AG Garland Announces DOJ Strategy to Combat Human Trafficking

On Monday, United States Attorney General Merrick Garland released the Department of Justice’s (DOJ) new National Strategy to Combat Human Trafficking.

Rooted in the foundational pillars and priorities of the interagency National Action Plan to Combat Human Trafficking, which President Biden released in December, the Justice Department’s National Strategy is expansive in scope.

It aims to enhance the department’s capacity to prevent human trafficking; to prosecute human trafficking cases; and to support and protect human trafficking victims and survivors.

“Human trafficking is an insidious crime,” said Attorney General Garland. “Traffickers exploit and endanger some of the most vulnerable members of our society and cause their victims unimaginable harm. The Justice Department’s new National Strategy to Combat Human Trafficking will bring the full force of the Department to this fight.”

With an estimated 24.9 million victims worldwide at any given time, human traffickers often prey on adults and children of all ages, backgrounds, and nationalities, exploiting them for their own profit.

In the United States, people are often forced into commercial sex trades, or other industrial sectors, like hospitality, salon services, massage parlors, and drug smuggling operations, the U.S. Department of State website details. 

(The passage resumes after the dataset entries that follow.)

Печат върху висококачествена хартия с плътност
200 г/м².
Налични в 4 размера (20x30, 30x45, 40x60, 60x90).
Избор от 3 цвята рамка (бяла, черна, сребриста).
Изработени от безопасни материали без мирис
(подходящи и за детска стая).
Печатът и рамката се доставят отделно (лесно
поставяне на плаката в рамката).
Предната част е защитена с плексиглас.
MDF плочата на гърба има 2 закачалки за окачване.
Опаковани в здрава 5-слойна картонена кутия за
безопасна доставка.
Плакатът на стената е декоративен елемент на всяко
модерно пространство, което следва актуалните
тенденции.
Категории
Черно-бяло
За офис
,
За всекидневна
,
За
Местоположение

Among other things, the Justice Department’s multi-year strategy to combat all forms of human trafficking will:

  • Strengthen engagement, coordination and joint efforts to combat human trafficking by prosecutors in all 94 U.S. Attorneys’ Offices and by federal law enforcement agents nationwide.
  • Establish federally-funded, locally-led anti-human trafficking task forces that support sustained state law enforcement leadership and comprehensive victim assistance.
  • Step up departmental efforts to end forced labor by increasing attention, resources and coordination in labor trafficking investigations and prosecutions.
  • Enhance initiatives to reduce vulnerability of American Indians and Alaska Natives to violent crime, including human trafficking, and to locate missing children.
  • Develop and implement new victim screening protocols to identify potential human trafficking victims during law enforcement operations and encourage victims to share important information.
  • Increase capacity to provide victim-centered assistance to trafficking survivors, including by supporting efforts to deliver financial restoration to victims.
  • Expand dissemination of federal human trafficking training, guidance and expertise.
  • Advance innovative demand-reduction strategies.